As if!
I don't have a back 40 (or 20, or even 10). I don't even have what you could call, with a straight face, a garden.
I have a terrace with a bunch of plants in containers cowering in fear that I am going to be taking care of them.
This is a new phase in my life. I've never had plants. Ever. Much less a place to garden outdoors. I've only been able to take care of a friend's or neighbor's plant(s) if I've had very detailed instructions. Even then, I've been known to kill a plant or two like the time I was house-sitting my friend Plum Blossom's apartment and just forgot that there was an herb garden growing in a windowbox.
"If it doesn't bark or meow I simply forget it's there," was my feeble explanation.

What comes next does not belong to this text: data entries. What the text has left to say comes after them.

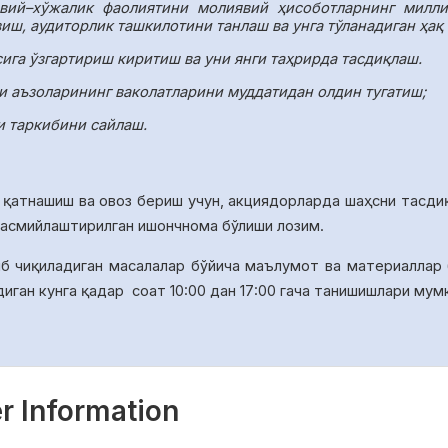
вий–хўжалик фаолиятини молиявий ҳисоботларнинг миллий
иш, аудиторлик ташкилотини танлаш ва унга тўланадиган ҳақ
га ўзгартириш киритиш ва уни янги таҳрирда тасдиқлаш.
ши аъзоларининг ваколатларини муддатидан олдин тугатиш;
и таркибини сайлаш.
 қатнашиш ва овоз бериш учун, акциядорларда ша
ҳ
сни тасди
расмийлаштирилган ишончнома бўлиши лозим.
иб чиқиладиган масалалар бўйича
маълумот ва материаллар
диган кунга қадар
соат 10:00 дан 17:00 гача танишишлари мум
r Information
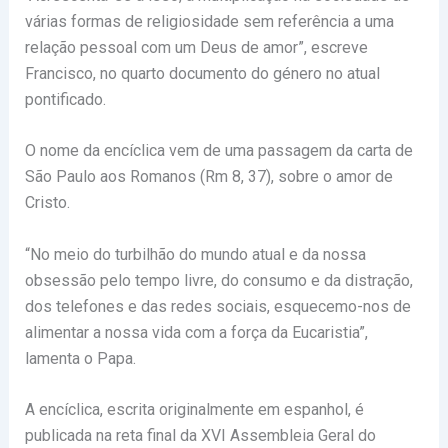
várias formas de religiosidade sem referência a uma
relação pessoal com um Deus de amor”, escreve
Francisco, no quarto documento do género no atual
pontificado.
O nome da encíclica vem de uma passagem da carta de
São Paulo aos Romanos (Rm 8, 37), sobre o amor de
Cristo.
“No meio do turbilhão do mundo atual e da nossa
obsessão pelo tempo livre, do consumo e da distração,
dos telefones e das redes sociais, esquecemo-nos de
alimentar a nossa vida com a força da Eucaristia”,
lamenta o Papa.
A encíclica, escrita originalmente em espanhol, é
publicada na reta final da XVI Assembleia Geral do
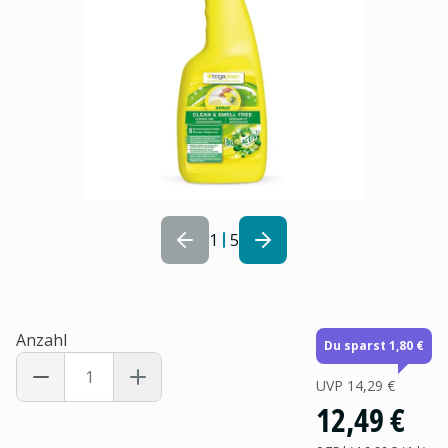
1
5
Anzahl
Du sparst 1,80 €
UVP
14,29 €
12,49 €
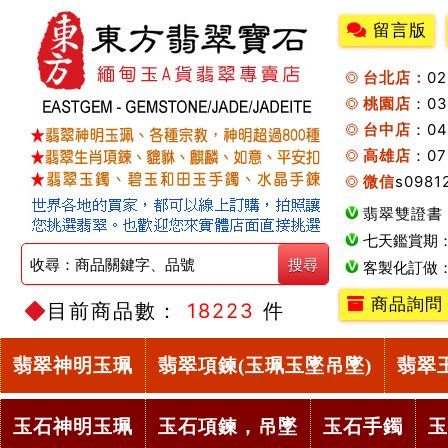
留言版
台北店：
0
桃園店
：0
台中店
：04
高雄店
：07
微信
s0981
翡翠雙證書
七天鑑賞期
客製化訂做
商品詢問
目前商品數：
18223
件
翡翠神明玉珮
翡翠項鍊(玉珮玉墜吊墜)
翡翠
玉石神明玉珮
玉石項鍊，吊墜
玉石手鐲
玉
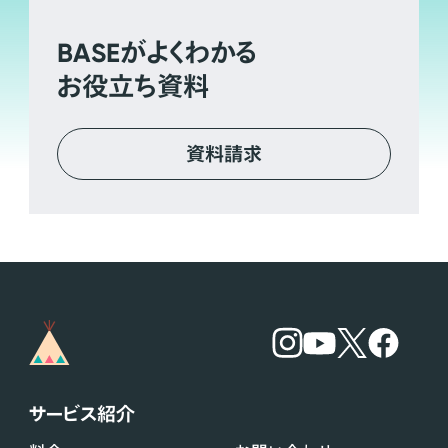
BASE
がよくわかる
お役立ち資料
資料請求
サービス紹介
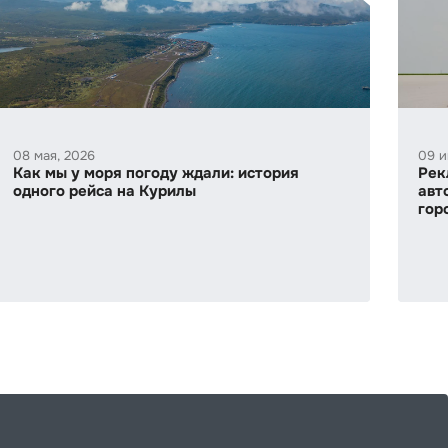
08 мая, 2026
09 и
Как мы у моря погоду ждали: история
Рек
одного рейса на Курилы
авт
гор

All that has changed. Perhaps it's a re-channeling of my unused maternal instincts. As if there's some demanding voice deep inside me saying, "Dammit, woman, at least you could raise something at this stage in the game." Or, perhaps it's just that I've finally achieved enough serenity in my life that I make time to stop and smell the roses--or the lemon tree, to be more precise.
I'm having so much fun with my adventures in horticulture. (Go ahead, recite the Dorothy Parker quote.) I've managed to keep my geraniums alive for a year; my jade plant and peace lily are flourishing. I think my cactus plant is also doing well. They're such stoic little fellows, though. With no leaves to droop it's kinda hard to tell how it's feeling.
My battlefront outside is on the tomato plants. It seems I have whiteflies. I read that if you shake the plant and a bunch of tiny little white specks fly upwards you have a whitefly problem. I sprayed the leaves with soapy water and then rinsed them off an hour later. That considerably reduced the infestation. And the nice lady at the Chelsea Garden Center sold me some whitefly traps that are basically yellow sheets with sticky stuff on 'em. You hang them above the plants and then shake the plants and the whiteflies fly right up to the trap and get stuck. Apparently the whiteflies are really attracted to yellow. Unfortunately, so is my hair. I keep forgetting about the traps and when I lean over to examine the plants the wind blows my hair into the trap. Ow! So now the traps are these interesting little yellow flags with the poor whiteflies lying helplessly between the strands of my hair.